Pictured people or hands with joints

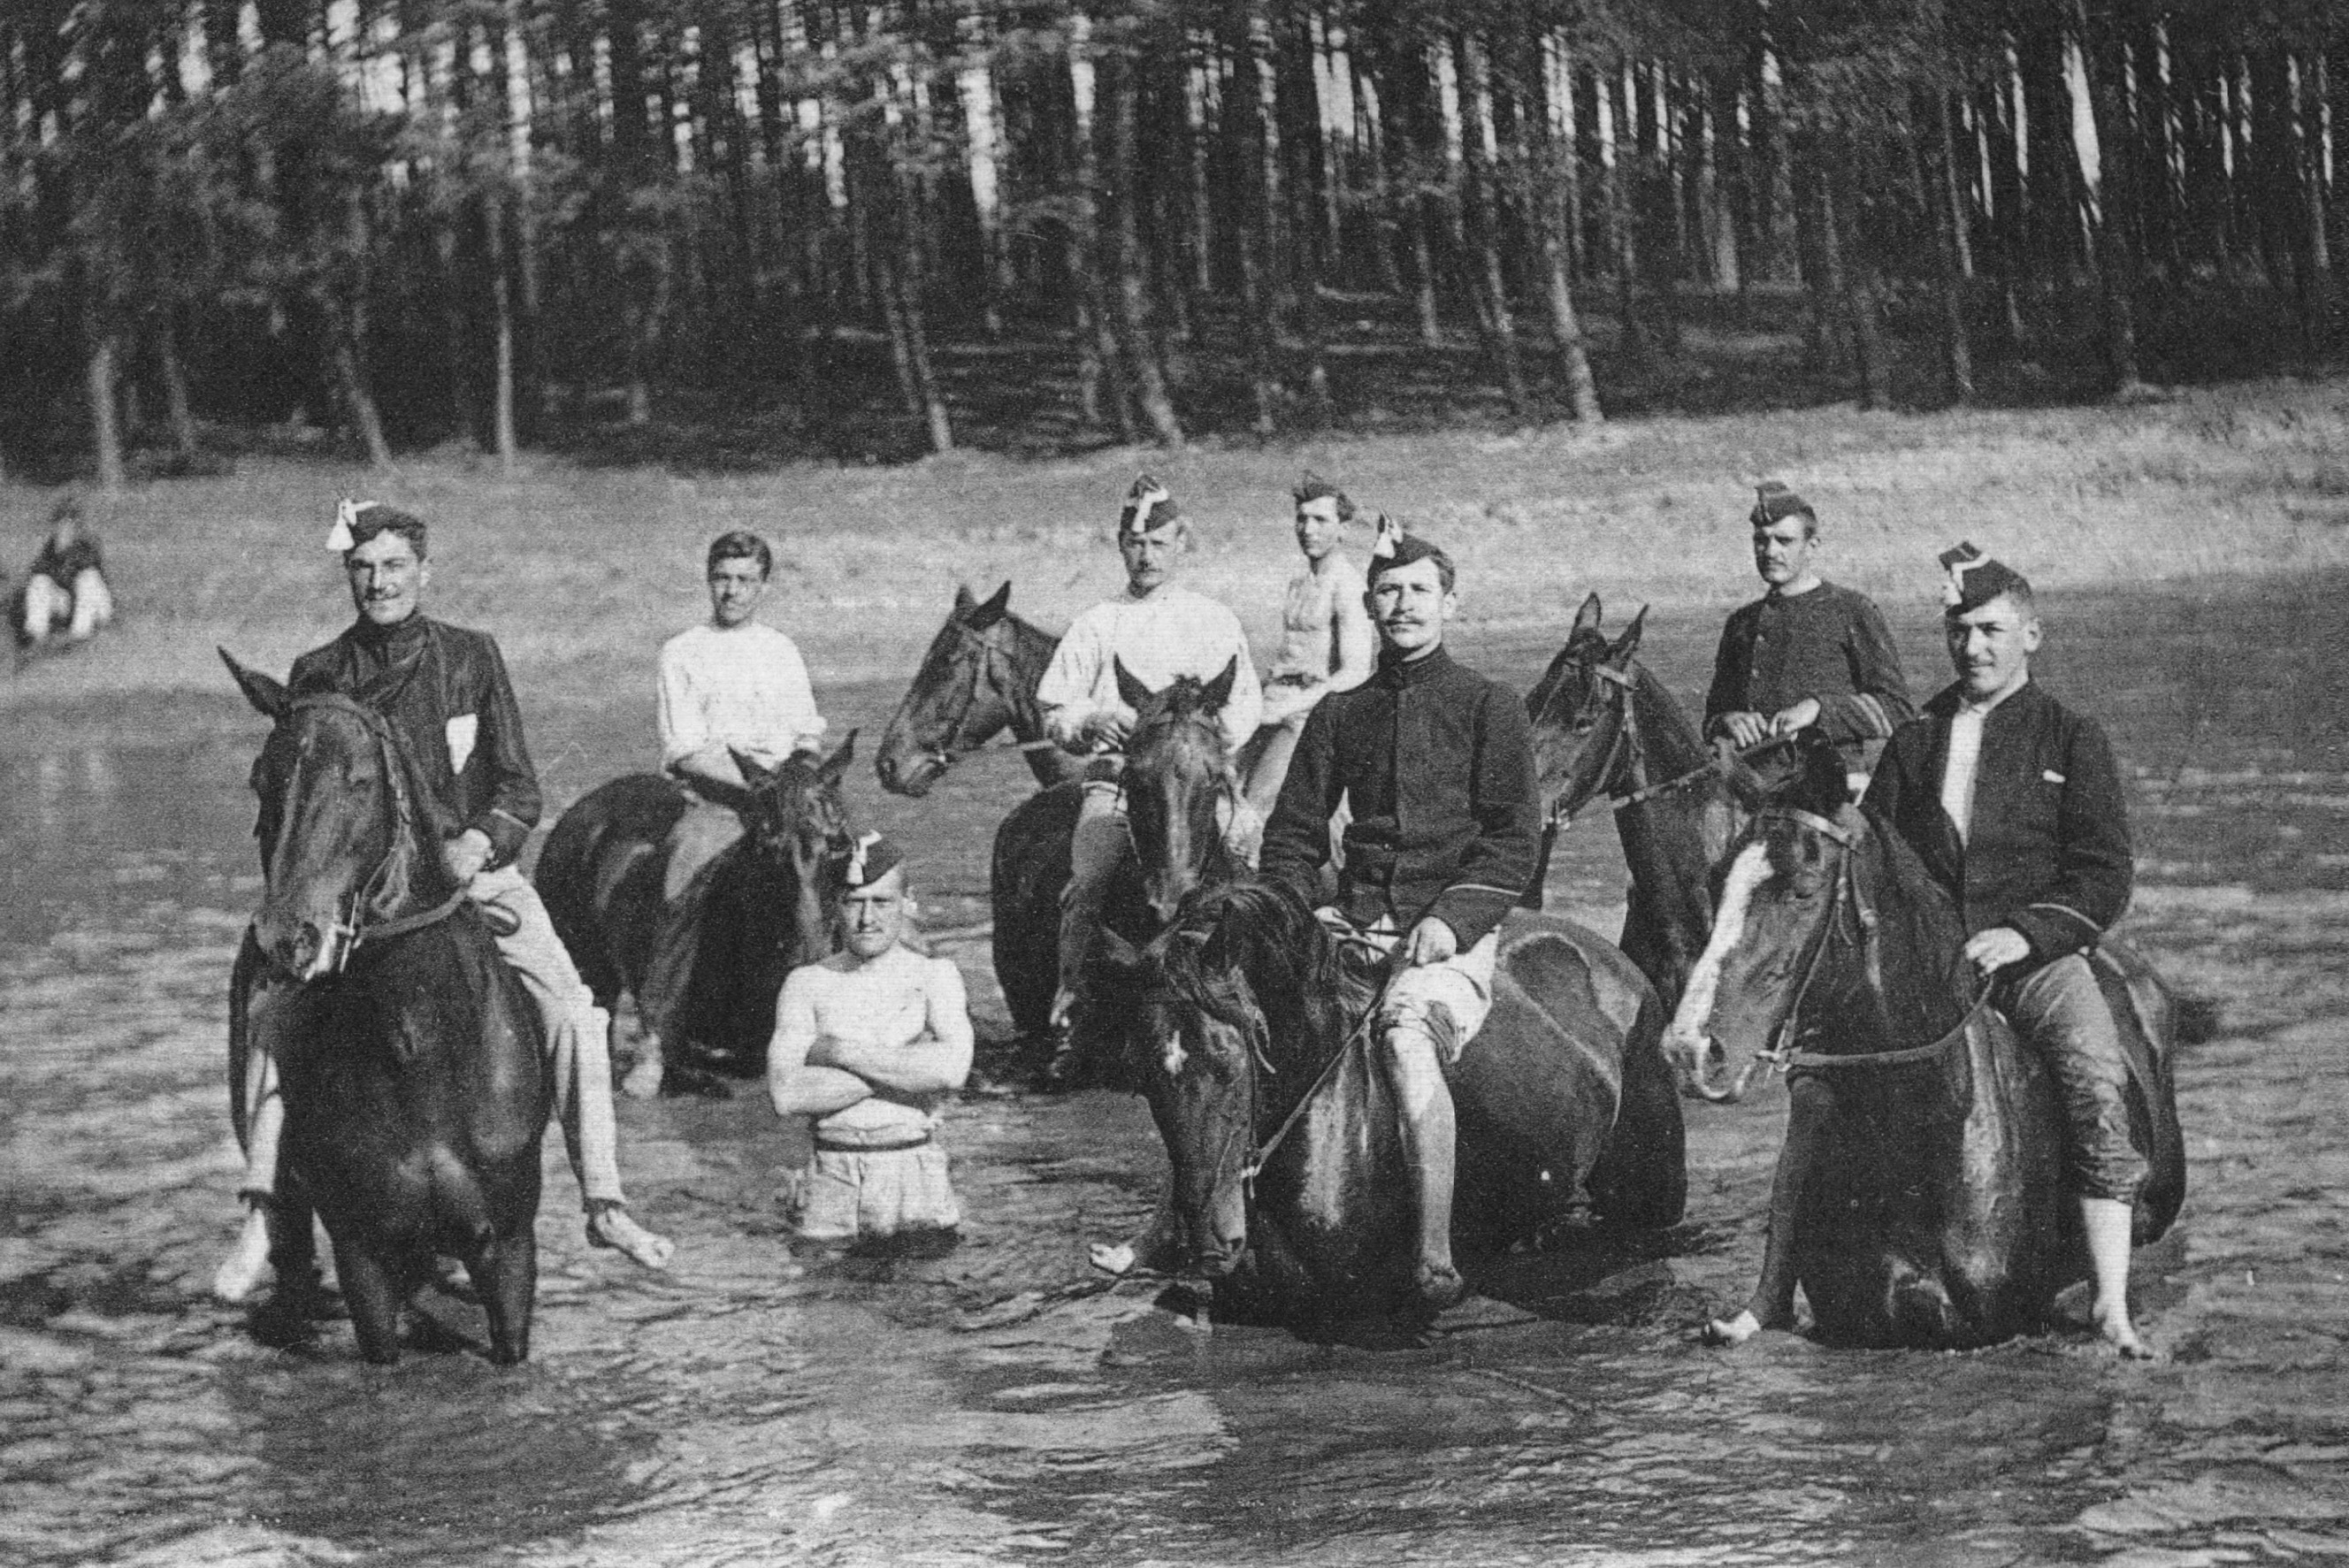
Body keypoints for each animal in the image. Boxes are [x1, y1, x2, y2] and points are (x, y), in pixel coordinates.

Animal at [219, 647, 549, 1361]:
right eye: (261, 779)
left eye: (362, 778)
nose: (287, 935)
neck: (417, 1045)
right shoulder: (364, 1255)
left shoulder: (510, 1247)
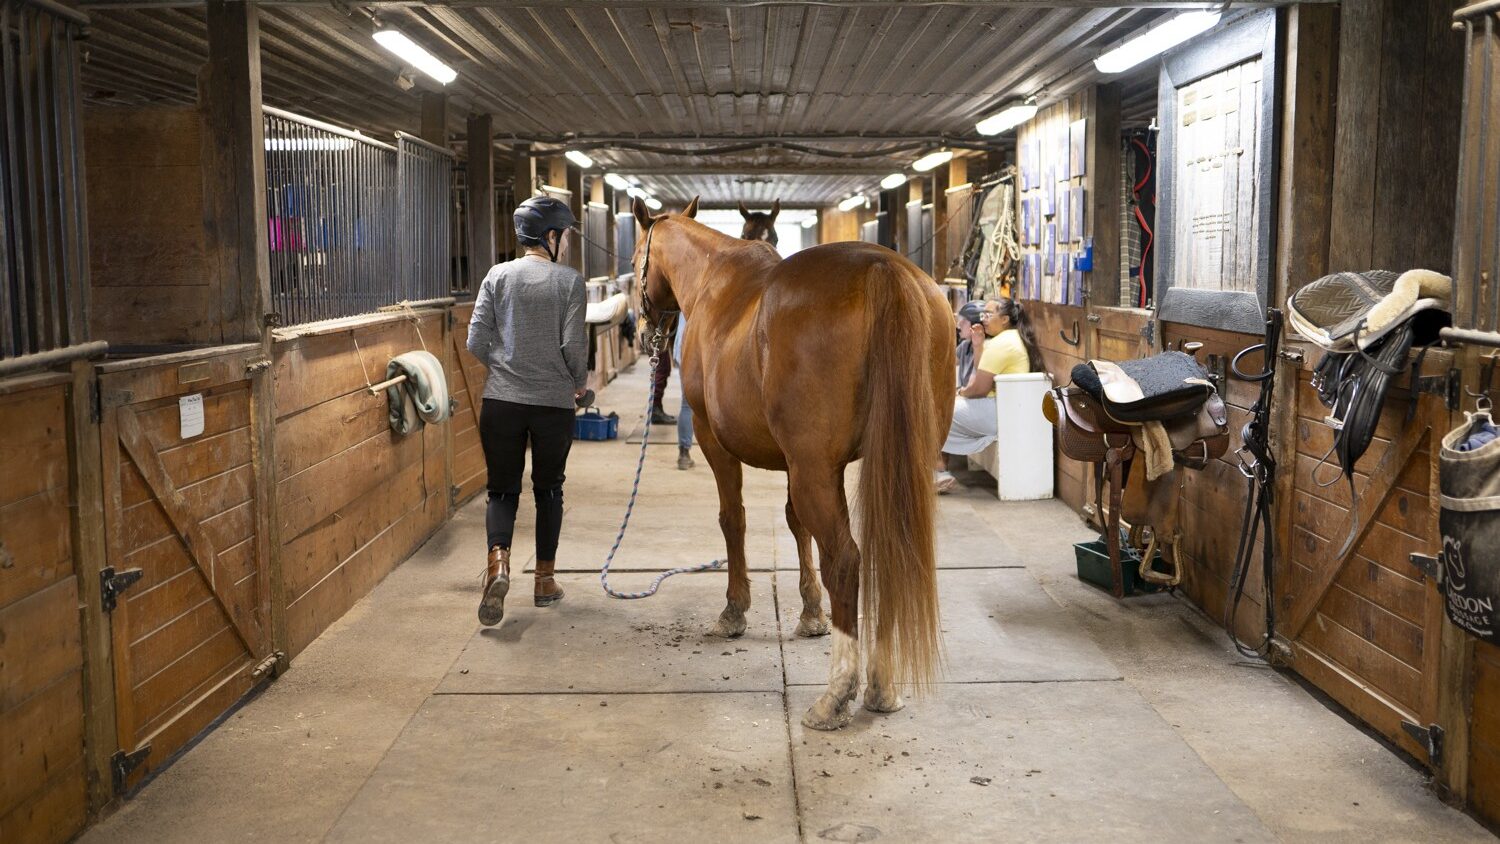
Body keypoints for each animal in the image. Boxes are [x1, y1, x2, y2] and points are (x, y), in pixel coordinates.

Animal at [633, 194, 948, 728]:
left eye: (637, 257)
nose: (643, 330)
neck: (714, 279)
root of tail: (883, 269)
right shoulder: (800, 461)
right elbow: (795, 523)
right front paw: (811, 614)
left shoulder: (716, 441)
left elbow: (733, 519)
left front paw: (734, 611)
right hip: (892, 468)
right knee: (889, 552)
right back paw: (882, 687)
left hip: (814, 471)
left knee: (846, 559)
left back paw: (836, 694)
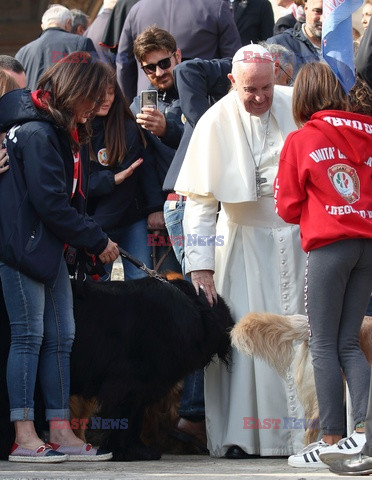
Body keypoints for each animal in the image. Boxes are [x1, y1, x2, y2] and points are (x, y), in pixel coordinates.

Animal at [0, 278, 232, 462]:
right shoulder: (127, 382)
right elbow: (125, 416)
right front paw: (126, 451)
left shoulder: (143, 386)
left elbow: (136, 417)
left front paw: (138, 449)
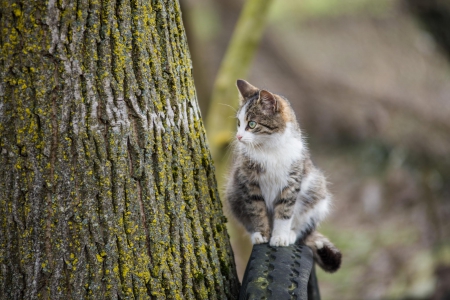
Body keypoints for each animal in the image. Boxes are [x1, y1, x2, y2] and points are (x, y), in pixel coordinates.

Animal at [225, 79, 342, 272]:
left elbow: (285, 210)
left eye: (251, 124)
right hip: (232, 192)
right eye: (238, 123)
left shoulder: (292, 178)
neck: (269, 149)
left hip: (316, 188)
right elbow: (256, 208)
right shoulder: (248, 180)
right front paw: (261, 234)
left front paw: (280, 237)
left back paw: (291, 234)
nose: (239, 136)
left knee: (304, 227)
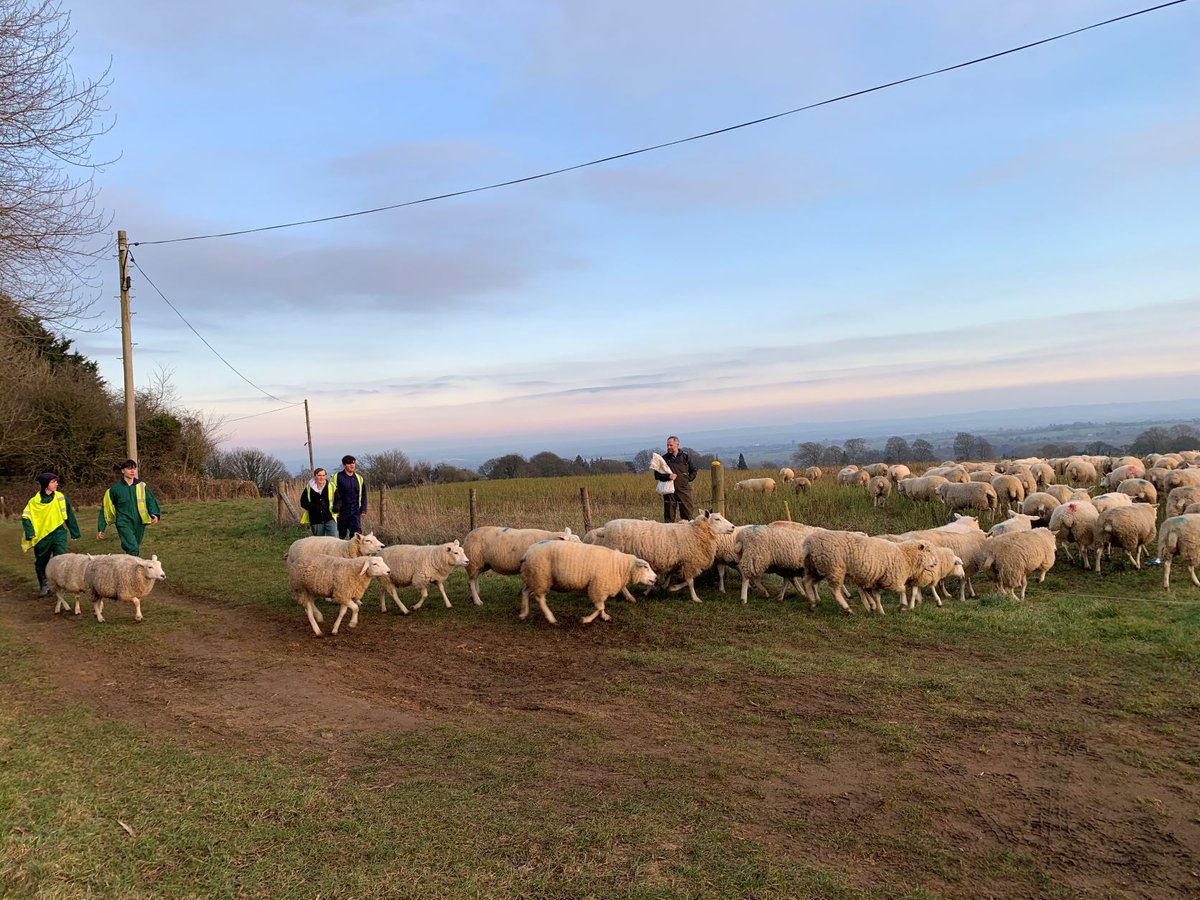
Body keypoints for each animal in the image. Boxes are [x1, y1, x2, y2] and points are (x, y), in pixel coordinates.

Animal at [518, 541, 657, 624]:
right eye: (645, 567)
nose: (655, 578)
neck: (620, 567)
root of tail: (528, 552)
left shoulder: (601, 588)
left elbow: (601, 606)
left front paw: (604, 616)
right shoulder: (598, 586)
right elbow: (600, 607)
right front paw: (586, 619)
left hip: (534, 577)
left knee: (525, 591)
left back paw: (523, 613)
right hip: (541, 577)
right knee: (540, 598)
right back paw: (551, 618)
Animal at [585, 510, 734, 603]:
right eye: (717, 519)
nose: (733, 527)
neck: (695, 532)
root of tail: (604, 529)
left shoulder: (676, 562)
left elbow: (675, 578)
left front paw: (665, 587)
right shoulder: (689, 561)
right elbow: (690, 581)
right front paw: (695, 598)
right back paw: (630, 597)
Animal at [802, 531, 937, 615]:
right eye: (929, 551)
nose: (936, 563)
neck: (904, 555)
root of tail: (809, 544)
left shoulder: (876, 580)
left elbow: (876, 596)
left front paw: (878, 610)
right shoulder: (891, 579)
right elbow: (902, 589)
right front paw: (903, 606)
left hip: (817, 568)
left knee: (806, 582)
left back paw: (812, 603)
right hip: (834, 568)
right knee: (834, 590)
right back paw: (847, 609)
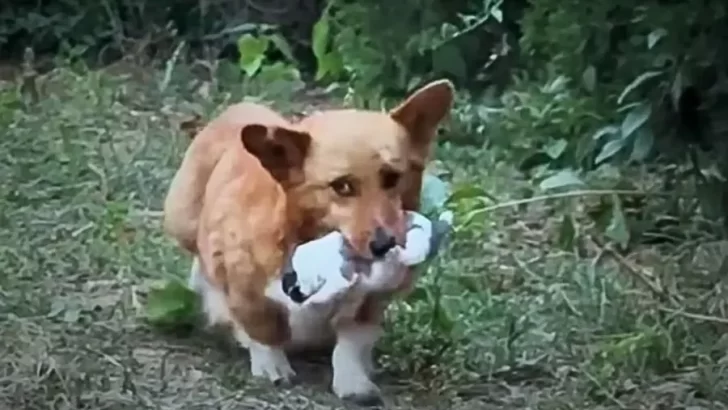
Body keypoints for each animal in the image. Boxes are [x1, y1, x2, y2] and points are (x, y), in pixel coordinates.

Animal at [162, 79, 452, 404]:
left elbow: (352, 342)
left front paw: (354, 381)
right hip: (181, 220)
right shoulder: (245, 287)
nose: (385, 245)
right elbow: (263, 329)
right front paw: (272, 366)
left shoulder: (371, 302)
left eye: (392, 178)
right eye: (342, 186)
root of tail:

Task: In the records above, find the line with "left knee: (806, 582)". Print exactly from there through the line with "nose: (385, 245)", minus the pictures.

Output:
left knee: (806, 582)
left back paw: (812, 603)
right hip: (834, 568)
right knee: (834, 590)
right back paw: (847, 609)
Body keypoints for each animal in the image. Boxes are [x1, y1, x2, y2] and points are (x, y), in pixel coordinates.

Animal at [162, 79, 452, 404]:
left elbow: (352, 342)
left front paw: (354, 381)
right hip: (181, 220)
right shoulder: (245, 287)
nose: (385, 245)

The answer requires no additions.